[Start of section]

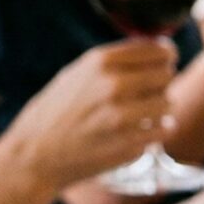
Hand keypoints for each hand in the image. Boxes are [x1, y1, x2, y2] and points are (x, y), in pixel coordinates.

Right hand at [0, 40, 175, 192]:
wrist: (34, 155)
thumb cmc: (56, 111)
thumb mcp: (78, 73)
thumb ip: (116, 60)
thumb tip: (160, 49)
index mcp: (101, 62)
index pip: (160, 50)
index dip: (165, 57)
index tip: (163, 63)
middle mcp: (114, 85)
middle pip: (167, 74)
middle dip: (160, 83)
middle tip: (145, 93)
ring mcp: (123, 117)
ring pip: (168, 103)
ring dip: (159, 109)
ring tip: (140, 114)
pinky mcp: (129, 144)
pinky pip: (163, 130)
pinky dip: (156, 131)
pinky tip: (138, 131)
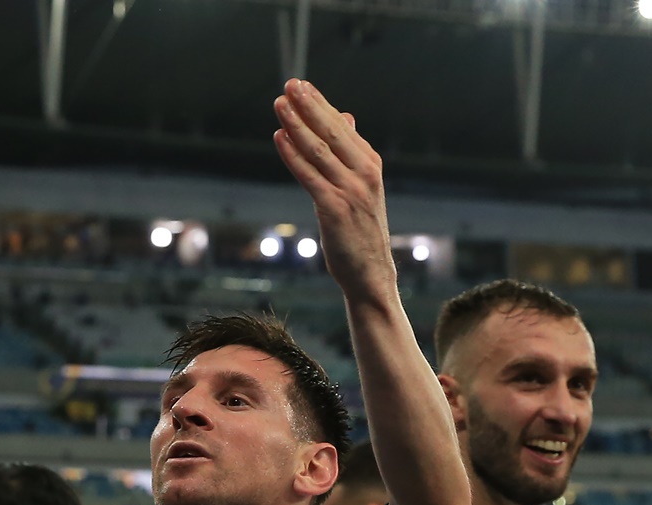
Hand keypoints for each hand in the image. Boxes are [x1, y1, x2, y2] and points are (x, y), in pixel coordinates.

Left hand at [272, 79, 394, 298]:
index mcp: (371, 166)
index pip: (342, 127)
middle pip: (332, 132)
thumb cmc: (361, 232)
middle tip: (289, 85)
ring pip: (319, 150)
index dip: (321, 105)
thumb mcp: (361, 188)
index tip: (302, 86)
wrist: (370, 273)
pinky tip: (280, 137)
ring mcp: (351, 191)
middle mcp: (364, 174)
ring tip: (280, 104)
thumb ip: (351, 154)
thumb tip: (345, 118)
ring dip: (297, 125)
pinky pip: (309, 176)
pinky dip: (293, 155)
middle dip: (309, 106)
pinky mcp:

[End of section]

(REQUIRED ACTION)
Set the records down again exactly, and omit any picture in them.

(ANSWER SPACE)
Hand keypoints for each hand in the image. Boxes are [x1, y1, x2, y2] and points are (x, y), in pixel coordinates.

Right hand at [0, 40, 175, 192]:
wrist: (34, 155)
thumb cmc: (56, 111)
thumb mcp: (78, 73)
thumb ip: (116, 60)
thumb tip: (160, 49)
index mcp: (101, 62)
index pip: (160, 50)
index dip: (165, 57)
index tip: (163, 63)
middle mcp: (114, 85)
middle pip: (167, 74)
middle dip: (160, 83)
middle tip: (145, 93)
ring mcp: (123, 117)
ring pip: (168, 103)
ring dip: (159, 109)
ring tip: (140, 114)
pinky mcp: (129, 144)
pinky pip: (163, 130)
pinky dip: (156, 131)
pinky tip: (138, 131)
Hand keypoints for each hand in the image. Boxes are [x1, y1, x2, y2] and points are (x, y), in pixel coordinates.

Left hand at [272, 79, 394, 298]:
index mcp: (371, 166)
index pip: (342, 127)
middle pip: (332, 132)
thumb cmc: (361, 232)
middle tip: (289, 85)
ring pip: (319, 150)
index dip: (321, 105)
thumb mcp: (361, 188)
index tip: (302, 86)
wrist: (370, 273)
pinky tip: (280, 137)
ring mcp: (351, 191)
middle mcp: (364, 174)
ring tip: (280, 104)
thumb ip: (351, 154)
thumb tip: (345, 118)
ring dip: (297, 125)
pinky pip: (309, 176)
pinky dip: (293, 155)
middle dip: (309, 106)
pinky mcp:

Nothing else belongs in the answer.